I’ve finally got round to working through Varela, Thompson and Rosch, The Embodied Mind (VTR) in detail for the first time.
I find it interesting that Ezequiel has said that he finds Noë and O’Regan’s brand of enactivism (N&O) to be interesting, but in need of more theory. Whereas my reaction, on reading VTR, is similar, but opposite!
I find talk of ‘structural coupling’, ‘operational closure’, etc. to be intriguing, but not natural to me, so I have very little idea how to make it mathematical, and useful; whereas talk of ‘perception as action’, in the N&O sense, is very natural to me, and I do have ideas about how to make it mathematical and useful – indeed, making that aspect of enaction mathematical seems to be the main thrust of Kevin O’Regan’s research work at the moment.

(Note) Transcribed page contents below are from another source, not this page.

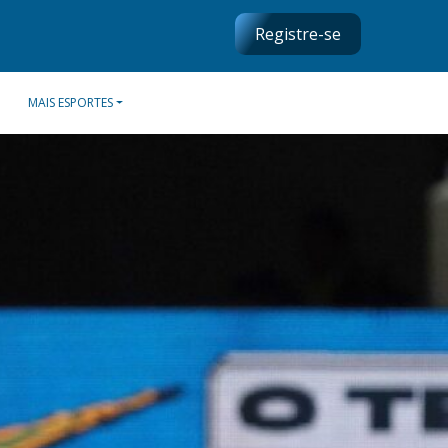
Registre-se
MAIS ESPORTES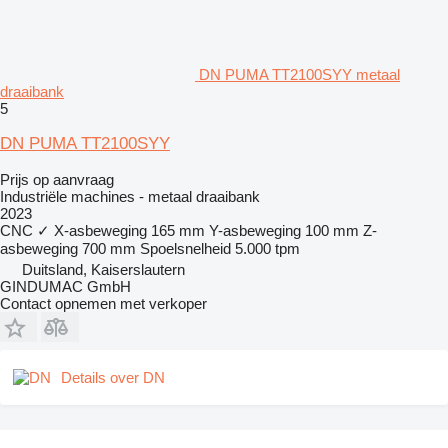
DN PUMA TT2100SYY metaal
draaibank
5
DN PUMA TT2100SYY
Prijs op aanvraag
Industriële machines - metaal draaibank
2023
CNC
✓
X-asbeweging
165 mm
Y-asbeweging
100 mm
Z-
asbeweging
700 mm
Spoelsnelheid
5.000 tpm
Duitsland, Kaiserslautern
GINDUMAC GmbH
Contact opnemen met verkoper
Details over DN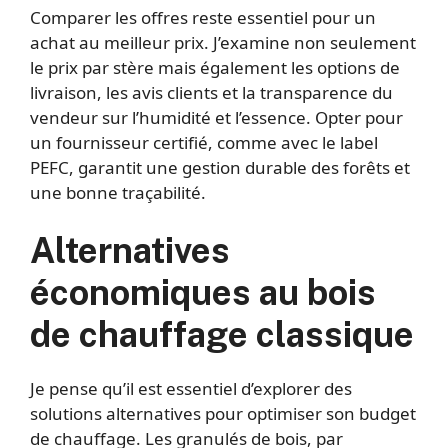
Comparer les offres reste essentiel pour un
achat au meilleur prix. J’examine non seulement
le prix par stère mais également les options de
livraison, les avis clients et la transparence du
vendeur sur l’humidité et l’essence. Opter pour
un fournisseur certifié, comme avec le label
PEFC, garantit une gestion durable des forêts et
une bonne traçabilité.
Alternatives
économiques au bois
de chauffage classique
Je pense qu’il est essentiel d’explorer des
solutions alternatives pour optimiser son budget
de chauffage. Les granulés de bois, par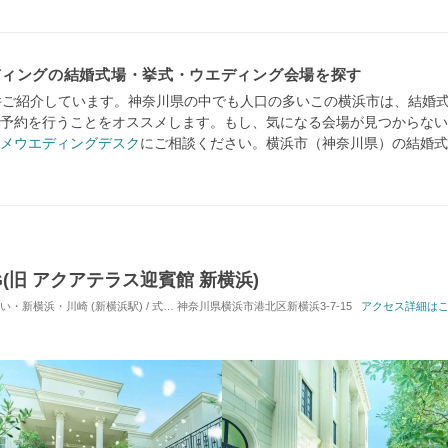
ディングの結婚式場・挙式・ウエディング会場を探す
件ご紹介しています。神奈川県の中でも人口の多いこの横浜市は、結婚
予約を行うことをオススメします。もし、気になる会場が見つからない
メウエディングデスク
にご相談ください。横浜市（神奈川県）の結婚式
NG(旧 アクアテラス迎賓館 新横浜)
浜・川崎 (新横浜駅) / 式場・ゲストハウス
神奈川県横浜市港北区新横浜3-7-15
対応人数: 着席：10名 ～ 122名
アクセス詳細は
挙式スタ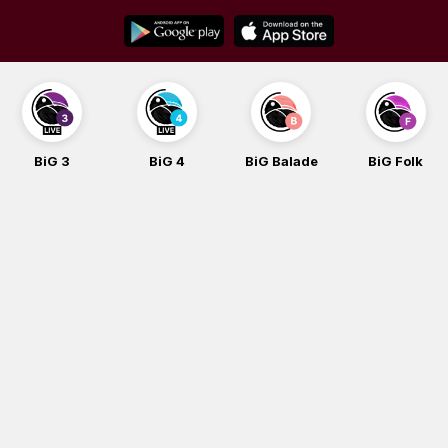
Skip
to
content
BiG 3
BiG 4
BiG Balade
BiG Folk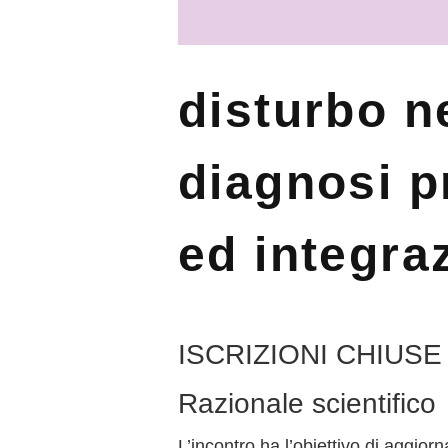
disturbo n
diagnosi p
ed integra
ISCRIZIONI CHIUSE
Razionale scientifico
L’incontro ha l’obiettivo di aggiorn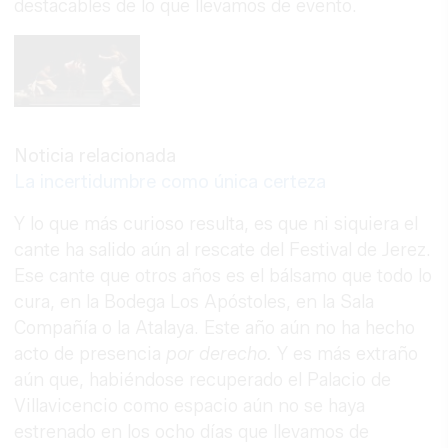
destacables de lo que llevamos de evento.
Noticia relacionada
La incertidumbre como única certeza
Y lo que más curioso resulta, es que ni siquiera el
cante ha salido aún al rescate del Festival de Jerez.
Ese cante que otros años es el bálsamo que todo lo
cura, en la Bodega Los Apóstoles, en la Sala
Compañía o la Atalaya. Este año aún no ha hecho
acto de presencia
por derecho.
Y es más extraño
aún que, habiéndose recuperado el Palacio de
Villavicencio como espacio aún no se haya
estrenado en los ocho días que llevamos de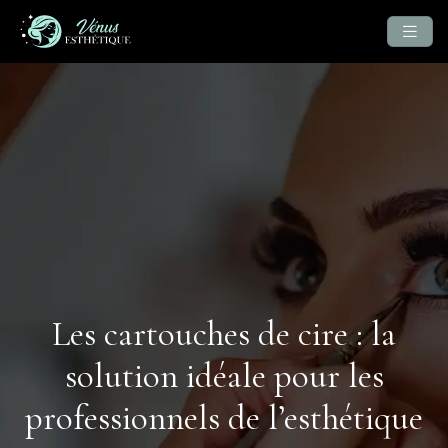
Les cartouches de cire : la
solution idéale pour les
professionnels de l’esthétique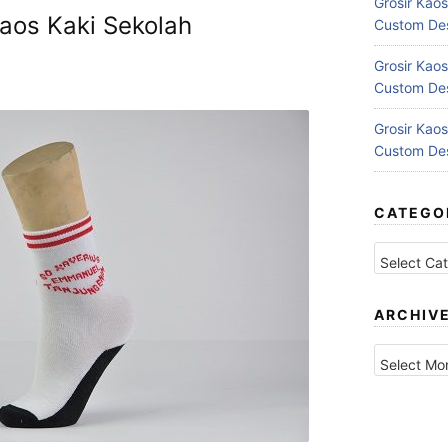
Grosir Kaos
aos Kaki Sekolah
Custom Des
Grosir Kaos
Custom Des
Grosir Kaos
Custom Des
CATEGO
Categories
ARCHIV
Archives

I’ve (just!) said this to Ezequiel and he says that part of the problem is that VTR is mainly a manifesto, and that I should look elsewhere “say, in the BBS paper on the enactive theory of colours, on later work on life and mind continuity, the work on long-range neural synchrony in perception and epilepsy, etc” for more theory.

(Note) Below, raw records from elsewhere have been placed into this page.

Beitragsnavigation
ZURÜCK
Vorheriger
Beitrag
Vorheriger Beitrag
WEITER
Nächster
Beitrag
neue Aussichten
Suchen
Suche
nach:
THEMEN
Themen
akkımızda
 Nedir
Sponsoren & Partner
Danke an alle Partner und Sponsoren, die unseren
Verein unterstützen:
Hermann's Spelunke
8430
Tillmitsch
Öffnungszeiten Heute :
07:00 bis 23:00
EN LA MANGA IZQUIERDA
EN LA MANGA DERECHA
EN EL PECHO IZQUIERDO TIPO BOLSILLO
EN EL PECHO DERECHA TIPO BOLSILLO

But I think Ezequiel still downplays the significance of N&O’s variety of enactivism. The question here is about how broad ranging these two, self-styled brands of enactivism are. VTR are certainly trying to link (at least) sciences of mind, evolutionary and developmental biology and mindfulness practices. But how broad ranging is N&O’s work? I hope it is OK to quote Ezequiel, in an off the cuff comment, as saying that it is “an account of sensorimotor factors influencing perceptual experience”. For me, it is much more than that. It is an account of the essential nature of perceptual experience, from both the first and third person. (I tried to say something about how one account can be both first- and third-person in my thesis, and in Qualia and Introspection in JCS.)

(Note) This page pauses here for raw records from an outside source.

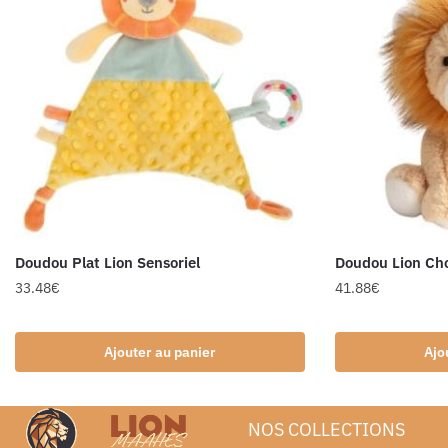
Doudou Plat Lion Sensoriel
Doudou Lion Ch
33.48
€
41.88
€
Ajouter au panier
Ajo
NOS COLLECTIONS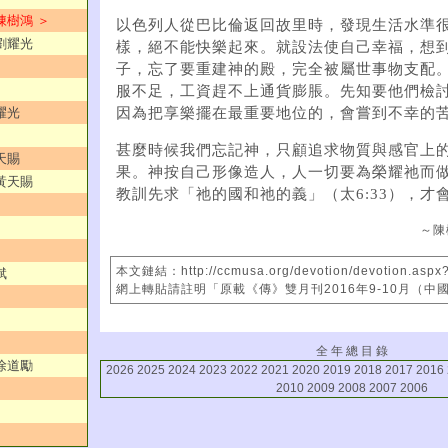
陳樹鴻 ＞
以色列人從巴比倫返回故里時，發現生活水準
／劉耀光
樣，絕不能快樂起來。就設法使自己幸福，想
子，忘了要重建神的殿，完全被屬世事物支配
服不足，工資趕不上通貨膨脹。先知要他們檢
因為把享樂擺在最重要地位的，會嘗到不幸的
耀光
甚麼時候我們忘記神，只顧追求物質與感官上
天賜
果。神按自己形像造人，人一切要為榮耀祂而
／黃天賜
教訓先求「祂的國和祂的義」（太6:33），才
～陳
本文鏈結：http://ccmusa.org/devotion/devotion.aspx
斌
網上轉貼請註明「原載《傳》雙月刊2016年9-10月（中
全 年 總 目 錄
／徐道勵
2026
2025
2024
2023
2022
2021
2020
2019
2018
2017
2016
2010
2009
2008
2007
2006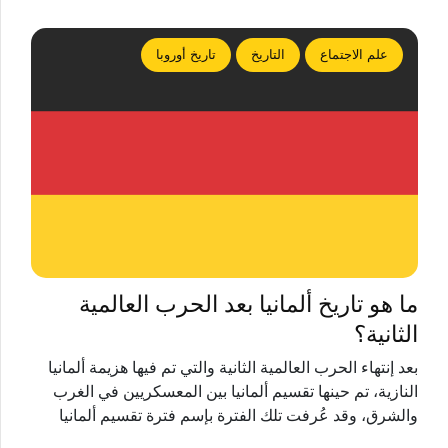
علم الاجتماع
التاريخ
تاريخ أوروبا
ما هو تاريخ ألمانيا بعد الحرب العالمية
الثانية؟
بعد إنتهاء الحرب العالمية الثانية والتي تم فيها هزيمة ألمانيا
النازية، تم حينها تقسيم ألمانيا بين المعسكريين في الغرب
والشرق، وقد عُرفت تلك الفترة بإسم فترة تقسيم ألمانيا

I do think a lot of what N&O and VTR say is compatible – and the spirit of what they both say perhaps even more so. But there are points where they seem to me to disagree quite fundamentally. One such is hinted at in the Summer School discussion question I settled on (‘what does experience correspond to?’). Others might be disagreements over the import of J.J. Gibson’s work; or over the relation between experience and understanding; or possibly even over whether there is a self – of course not construed as an essential, intrinsic thing, but at least construed as a process.